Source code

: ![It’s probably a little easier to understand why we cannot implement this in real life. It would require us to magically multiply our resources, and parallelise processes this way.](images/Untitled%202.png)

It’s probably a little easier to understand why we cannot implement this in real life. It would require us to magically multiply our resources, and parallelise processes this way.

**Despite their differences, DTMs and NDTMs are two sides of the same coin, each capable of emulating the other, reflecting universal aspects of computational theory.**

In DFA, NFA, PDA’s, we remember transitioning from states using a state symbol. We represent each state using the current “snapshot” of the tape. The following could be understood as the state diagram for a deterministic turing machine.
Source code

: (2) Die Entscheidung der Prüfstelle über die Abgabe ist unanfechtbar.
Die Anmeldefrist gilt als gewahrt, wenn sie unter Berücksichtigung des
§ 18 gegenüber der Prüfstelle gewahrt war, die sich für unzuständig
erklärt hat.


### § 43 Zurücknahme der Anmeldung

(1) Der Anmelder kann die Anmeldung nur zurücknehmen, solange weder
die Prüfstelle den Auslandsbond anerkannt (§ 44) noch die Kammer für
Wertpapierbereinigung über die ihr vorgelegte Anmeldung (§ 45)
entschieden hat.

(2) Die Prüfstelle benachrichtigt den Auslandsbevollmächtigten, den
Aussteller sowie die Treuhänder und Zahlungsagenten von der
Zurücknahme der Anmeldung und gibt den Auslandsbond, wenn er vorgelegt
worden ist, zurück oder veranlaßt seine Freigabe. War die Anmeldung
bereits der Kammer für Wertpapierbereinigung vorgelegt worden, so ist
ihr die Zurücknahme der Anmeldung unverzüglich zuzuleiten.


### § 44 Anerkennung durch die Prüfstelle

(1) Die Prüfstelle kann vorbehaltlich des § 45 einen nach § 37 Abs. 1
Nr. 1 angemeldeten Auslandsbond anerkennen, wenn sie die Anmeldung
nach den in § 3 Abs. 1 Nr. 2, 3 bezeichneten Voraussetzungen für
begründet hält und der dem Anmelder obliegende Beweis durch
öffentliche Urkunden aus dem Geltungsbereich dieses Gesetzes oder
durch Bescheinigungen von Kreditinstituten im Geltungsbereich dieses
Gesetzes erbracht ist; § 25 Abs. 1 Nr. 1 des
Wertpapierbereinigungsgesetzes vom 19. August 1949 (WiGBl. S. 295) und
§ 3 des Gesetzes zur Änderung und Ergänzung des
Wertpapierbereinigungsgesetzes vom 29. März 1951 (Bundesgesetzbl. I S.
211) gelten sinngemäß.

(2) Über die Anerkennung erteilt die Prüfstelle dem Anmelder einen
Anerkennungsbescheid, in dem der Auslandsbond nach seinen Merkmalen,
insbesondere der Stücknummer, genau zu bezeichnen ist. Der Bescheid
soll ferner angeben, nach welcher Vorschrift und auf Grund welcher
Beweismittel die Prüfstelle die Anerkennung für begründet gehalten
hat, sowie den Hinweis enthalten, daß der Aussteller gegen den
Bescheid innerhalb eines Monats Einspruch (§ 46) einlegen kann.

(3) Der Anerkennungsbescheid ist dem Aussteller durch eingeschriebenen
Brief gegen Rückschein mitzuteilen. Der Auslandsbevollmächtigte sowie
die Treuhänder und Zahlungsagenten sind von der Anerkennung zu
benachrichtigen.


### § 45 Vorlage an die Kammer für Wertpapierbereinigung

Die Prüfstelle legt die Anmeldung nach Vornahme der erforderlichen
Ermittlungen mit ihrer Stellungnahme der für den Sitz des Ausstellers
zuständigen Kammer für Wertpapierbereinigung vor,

################

### [Work to complete]
How many lines in the records above contain the word "multiply"? Give only the number.

### [Worked solution]
2